# [Document text]
An hour later he asked me what I thought of his trying to get to Kabul. I told him that I couldn’t advise him—he had to make the decision himself. But he already had. One of his “stupid relatives” had informed “unknown people”—his phrase for the Taliban—about his connection to the Americans, and he’d heard that Afghanistan’s new rulers were looking for him. “This is the single way,” he told his wife. “If you want to stay here with me, then we will die here and stay.”
Once Hakim made his decision, he moved with great purpose and shrewdness. After uploading his documents related to his service with the U.S. military, he burned the physical copies. An educated man with a lean, refined face, he made his identity unknowable. He had taken care to let his beard grow out, and before leaving the city, he put on dirty clothes, didn’t take a shower, made sure that his wife and kids looked unclean and poor. He had the appearance of one of the “unknown men,” traveling with his family.
On Thursday afternoon Hakim and his family went to the bus station and boarded a bus for Kabul. Hakim sat in the front next to the man responsible for cleaning the bus and engaged him, so that they seemed to be two bus cleaners sitting together. By a piece of luck, his 3-year-old son cried almost the whole way, which obliged Hakim to busy himself with the boy and deterred other passengers from questioning him. The journey took 19 hours and passed through the most dangerous provinces of Afghanistan. Whenever the bus came to a Taliban checkpoint (there were at least 15) and men boarded the bus and brutally searched passengers, they always left Hakim, the dirty bus cleaner, the unknown man with the screaming child, alone.
On Friday morning Hakim’s family arrived safely in Kabul.
His decision completely changed my sense of who he was. Until then, I had seen him as a difficult and irrational man who refused to understand the situation he was in. Now I realized that he had understood it perfectly, that I had been the one who failed to grasp it. Hakim knew that if he didn’t push as hard as he could at every available door, he and his family were doomed, and he was moving with speed and persistence toward the last one left.
Private charter planes were beginning to receive permission to land in Kabul. I was in touch with a handful of journalists who had contracted a charter flight to Europe for endangered Afghans, at a cost of $1.7 million, or $10,000 per passenger, paid for by individuals and human-rights and media organizations. My friends were generous enough to save five seats on the passenger manifest for Hakim and his family. We located a safe house in Kabul where they could stay with the family of a Canadian exile whose siblings had seats on the flight. Hakim and his family rested there and prepared for the next leg. On Sunday evening, before the curfew, they joined a convoy that ferried 130 Afghans from several muster points around the city to the airport. After hours of crowd chaos, confused lines of command, Taliban thuggery, and warning shots outside the gate, American contacts on the inside finally came out a few yards past the perimeter to facilitate their entry.

[Transcribed page contents]
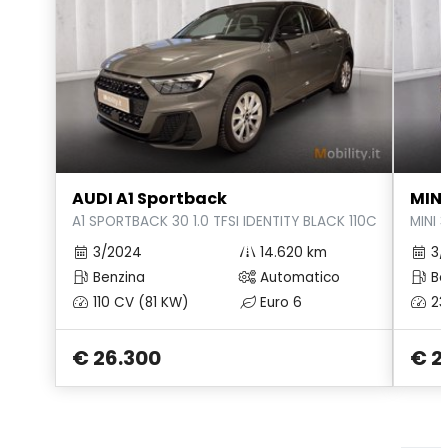
AUDI A1 Sportback
MINI
A1 SPORTBACK 30 1.0 TFSI IDENTITY BLACK 110CV S-TRONI
MINI
3/2024
14.620 km
3/
Benzina
Automatico
Be
110 CV (81 KW)
Euro 6
23
€ 26.300
€ 2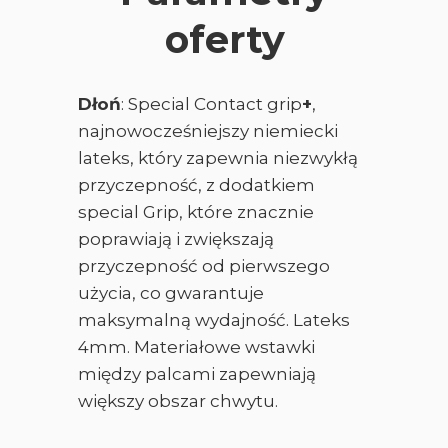
oferty
Dłoń
: Special Contact grip
+
,
najnowocześniejszy niemiecki
lateks, który zapewnia niezwykłą
przyczepność, z dodatkiem
special Grip, które znacznie
poprawiają i zwiększają
przyczepność od pierwszego
użycia, co gwarantuje
maksymalną wydajność. Lateks
4mm. Materiałowe wstawki
między palcami zapewniają
większy obszar chwytu.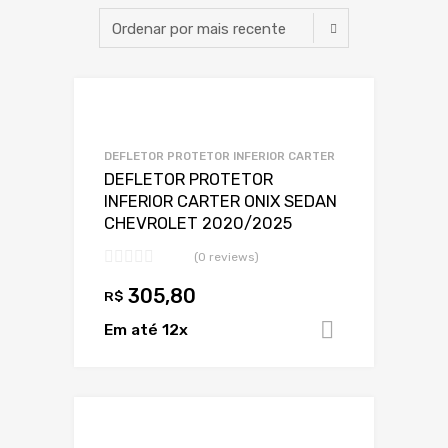
Adicionar a Lis
Adicionar a lista
DEFLETOR PROTETOR INFERIOR CARTER
DEFLETOR PROTETOR
INFERIOR CARTER ONIX SEDAN
CHEVROLET 2020/2025
(0 reviews)
305,80
R$
Em até 12x
Adicionar 
Adicionar a Lis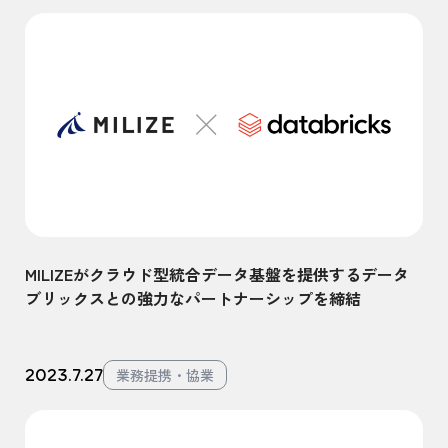
MILIZEがクラウド型統合データ基盤を提供するデータ
ブリックスとの強力なパートナーシップを締結
2023.7.27
業務提携・協業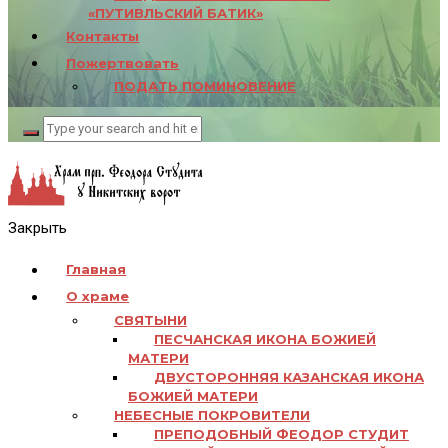
«ПУТИВЛЬСКИЙ БАТИК»
Контакты
Пожертвовать
ПОДАТЬ ПОМИНОВЕНИЕ
Закрыть
Главная
О храме
СВЯТЫНИ
ПЕСЧАНСКАЯ ИКОНА БОЖИЕЙ
МАТЕРИ
ДВУСТОРОННЯЯ КАЗАНСКАЯ ИКОНА
БОЖИЕЙ МАТЕРИ
НЕБЕСНЫЕ ПОКРОВИТЕЛИ
ПРЕПОДОБНЫЙ ФЕОДОР СТУДИТ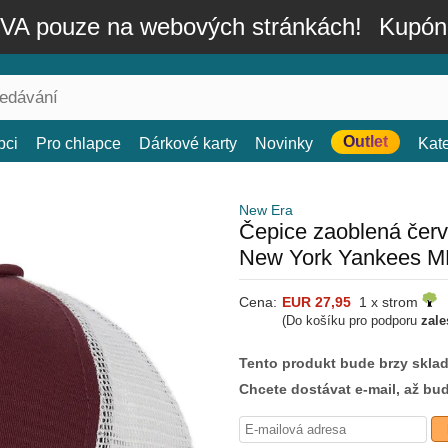
A pouze na webových stránkách!
Kupón
Outlet
bci
Pro chlapce
Dárkové karty
Novinky
Kat
New Era
Čepice zaoblená če
New York Yankees M
Cena:
EUR 27,95
1 x strom
(Do košíku pro podporu
zale
Tento produkt bude brzy skla
Chcete dostávat e-mail, až bu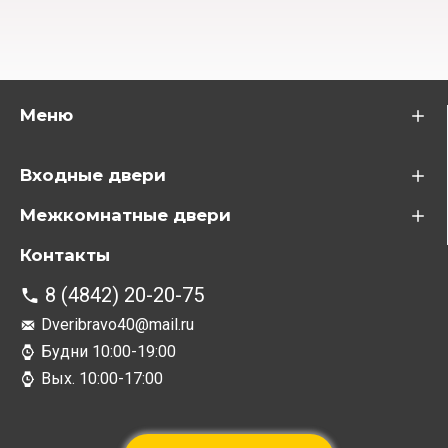
Меню
Входные двери
Межкомнатные двери
Контакты
8 (4842) 20-20-75
Dveribravo40@mail.ru
Будни 10:00-19:00
Вых. 10:00-17:00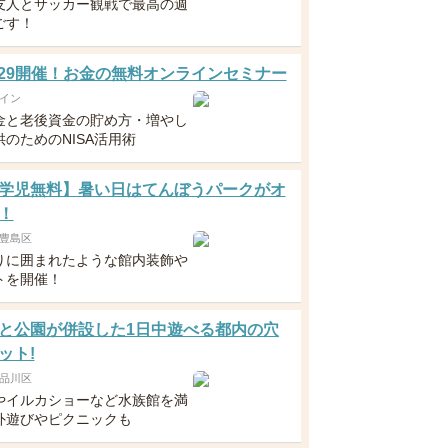
友人とサッカー観戦で最高の週
ごす！
5・29開催！お金の無料オンラインセミナー
イン
金と老後資金の貯め方・増やし
のためのNISA活用術
学児無料】暑い日はてんぼうパークがオ
！
豊島区
りに囲まれたような館内装飾や
トを開催！
と公園が併設した1日中遊べる都内の穴
ット!
品川区
やイルカショーなど水族館を満
外遊びやピクニックも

# [What to work on]
Write the next portion of the account of Hakim and his family fleeing Afghanistan, starting directly after its final sentence.

# [Exercise result]
Hakim’s wife and children had never flown before. The plane was scheduled to leave Kabul today, heading for Skopje, Macedonia.
“Where is Macedonia?” Hakim asked me upon his arrival in Kabul. Look at a map of Europe, I said, and we both began to laugh. “It doesn’t matter,” he said. “Just not this hell.” Once in Macedonia, he will resume his long effort to be recognized for his service to America and thanked with a U.S. visa.
“First of all we want to be safe,” he said. “This is enough for us. We want our children to be educated, we want to see our children engineers, doctors, but we want our children to be safe, to be alive, we do not want to be murdered. This is the urgent, the key thing that we need. After that we will continue our safe place in the United States, the land of opportunities. I love this country, I love the people of this country. If you go to this country, you do not feel you are Muslim, you are Buddhist, you are Christian. If you go there you can live very freely as a person.”
Khan put himself and his family in a position to be among the beneficiaries of the evacuation. But their ordeal didn’t end inside the Kabul airport. On Wednesday night, a C-17 flew them alongside hundreds of other Afghans in its cavernous hold to the U.S. Air Force base in Qatar, where they immediately realized that the U.S. government was no more ready to receive Afghans than it was to evacuate them in the first place. On the tarmac, the passengers sat on the floor of the plane for three hours, some of them nearly suffocating in the desert heat, until buses could be located to transport them to a hangar. There they found no beds—just cots for the sick—and little food and water. The line to use a toilet was 40 or 50 people long. Worst of all, no one could answer Khan’s questions about how long they would stay at the air base and where they would be taken next. They were told it might take another day, another month, another three months. No system or order seemed to determine how soon anyone left. They were learning and relearning the refugee lesson of powerlessness. “The Kabul airport crisis and the crisis at Qatar was the same,” Khan told me. “There was not any plan.”
They were kept on the base for two days, barely able to sleep in the heat, ignorant of their destiny. On Friday, around the time Hakim was reaching Kabul, Khan’s wife suddenly began waving him over to the line where she was standing. Their names had been called—they were to board a bus, air-conditioned, destination unknown. Soon it became clear that they were going to Qatar’s international airport. Qatar Airways would fly them to Dulles International Airport, in Virginia.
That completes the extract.